Run a Bundled Workflow
Section titled “Run a Bundled Workflow”The fastest way to see one in action is /deep-research, the workflow Claude Code ships for investigating a question across many sources:
/deep-research What changed in the Node.js permission model between v20 and v22?It fans out web searches across several angles, fetches and cross-checks the sources, votes on each claim, and returns a cited report with claims that didn’t survive cross-checking filtered out. (It needs the WebSearch tool available.) You approve the run once, then watch it from /workflows while your session stays free.
Save a Workflow for Reuse
Section titled “Save a Workflow for Reuse”When Claude writes a workflow for something you’ll repeat — a review you run on every branch, say — save that run’s script as a command:
- Run
/workflowsand select the run you want to keep. - Press
s.
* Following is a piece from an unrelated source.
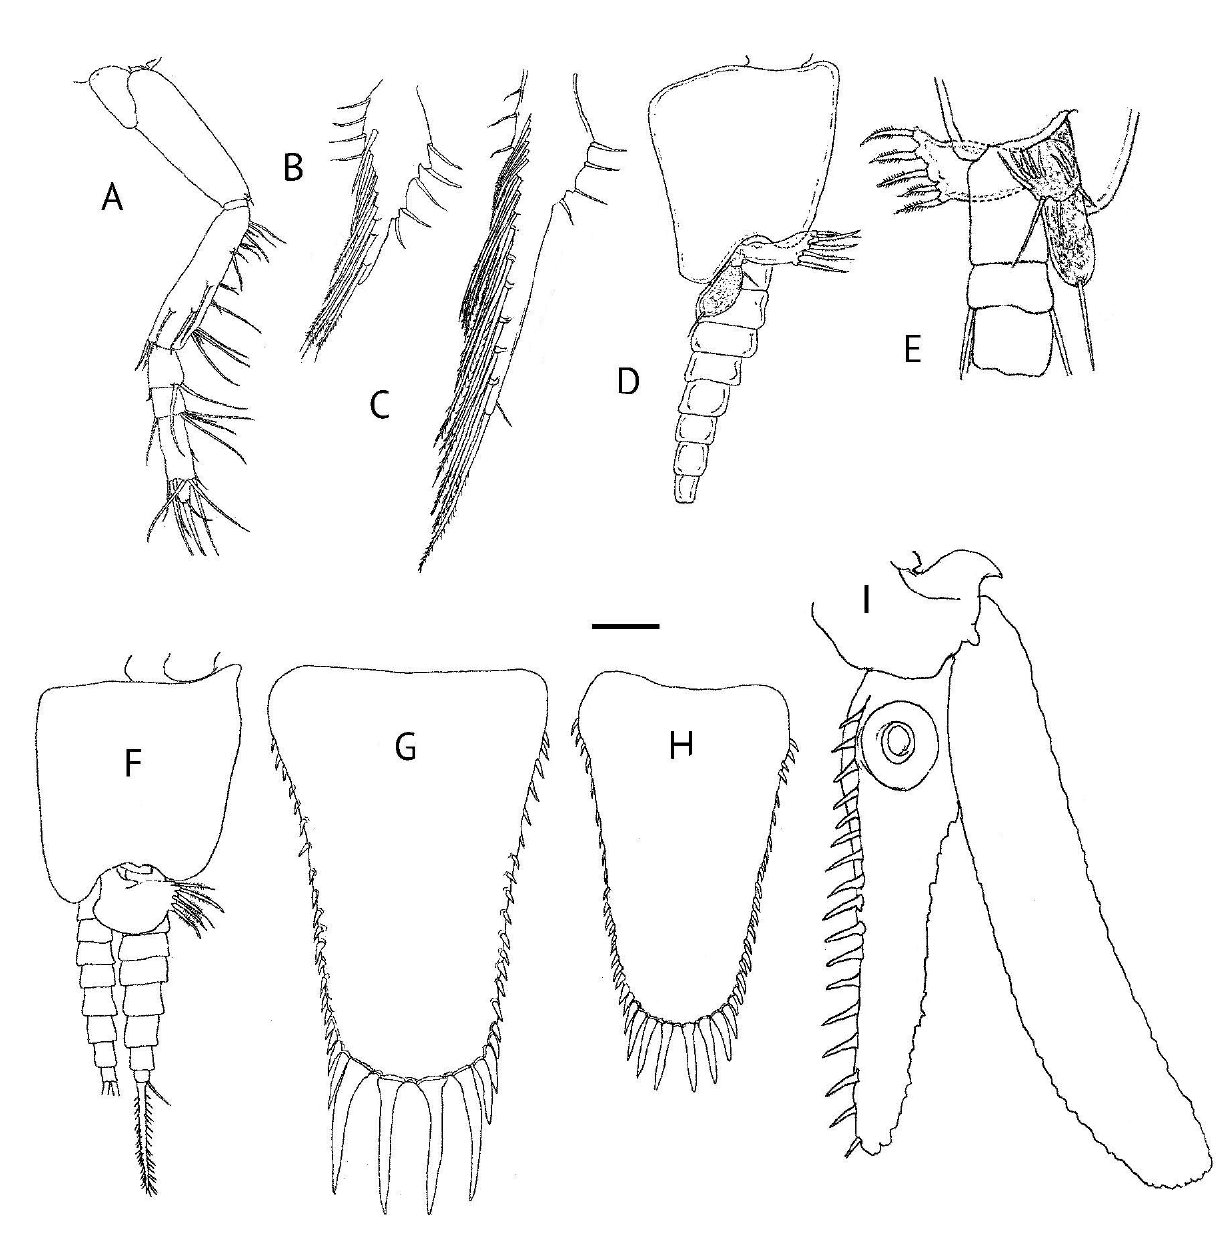
Figure 3. Mysidopsis gemina n. sp., adult female (B, C, G), male (A, D–F, H, I). A, thoracic endopod 8; B, pleopod 4, anterior view; C, pleopod 5, anterior view; D, pleopod 1, posterior view; E, pleopod 1, anterior view; F, pleopod 4, posterior view; G, telson; H, telson; I, uropod. Scale: A–D, F–I, 0.1 mm; E, 0.05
In the save dialog,Tabtoggles between two locations:.claude/workflows/in your project — shared with everyone who clones the repo~/.claude/workflows/in your home directory — available in every project, visible only to you
- Press Enter. The workflow now runs as
/<name>in future sessions and appears in/autocomplete alongside the bundled ones.
If a project workflow and a personal workflow share a name, the project one wins.
How a Run Works (and Its Limits)
Section titled “How a Run Works (and Its Limits)”The runtime executes the script in an isolated environment, separate from your conversation — intermediate results stay in script variables, not in Claude’s context. It tracks each agent’s result as the run progresses, which is what makes a run resumable within the same session: stop it, and on resume the completed agents return cached results while the rest run live. (Exit Claude Code while a workflow is running and the next session starts it fresh.)
| Constraint | Why |
|---|---|
| No mid-run user input | Only agent permission prompts pause a run; for sign-off between stages, run each stage as its own workflow |
| No direct filesystem/shell from the script | Agents read, write, and run commands — the script only coordinates them |
| Up to 16 concurrent agents | Bounds local resource use (fewer on machines with limited CPU cores) |
| 1,000 agents total per run | A backstop against runaway loops |
The subagents a workflow spawns always run in acceptEdits mode and inherit your tool allowlist, regardless of your session’s permission mode — so add the shell commands, web fetches, or MCP tools they’ll need to your allowlist before a long run, or they’ll prompt you mid-run.
Availability & Turning It Off
Section titled “Availability & Turning It Off”Dynamic workflows are a research preview, require Claude Code v2.1.154+, and are available on all paid plans plus Anthropic API access and on Amazon Bedrock, Google Cloud Vertex AI, and Microsoft Foundry. They work in the CLI, the Desktop app, the IDE extensions, non-interactive mode (claude -p), and the Agent SDK. On Pro, enable them from the Dynamic workflows row in /config.
To turn them off:
- Toggle Dynamic workflows off in
/config(persists across sessions) - Set
"disableWorkflows": truein~/.claude/settings.json - Set
CLAUDE_CODE_DISABLE_WORKFLOWS=1 - Org-wide:
"disableWorkflows": truein managed settings
When disabled, the bundled commands disappear, the workflow keyword no longer triggers a run, and ultracode is removed from the /effort menu.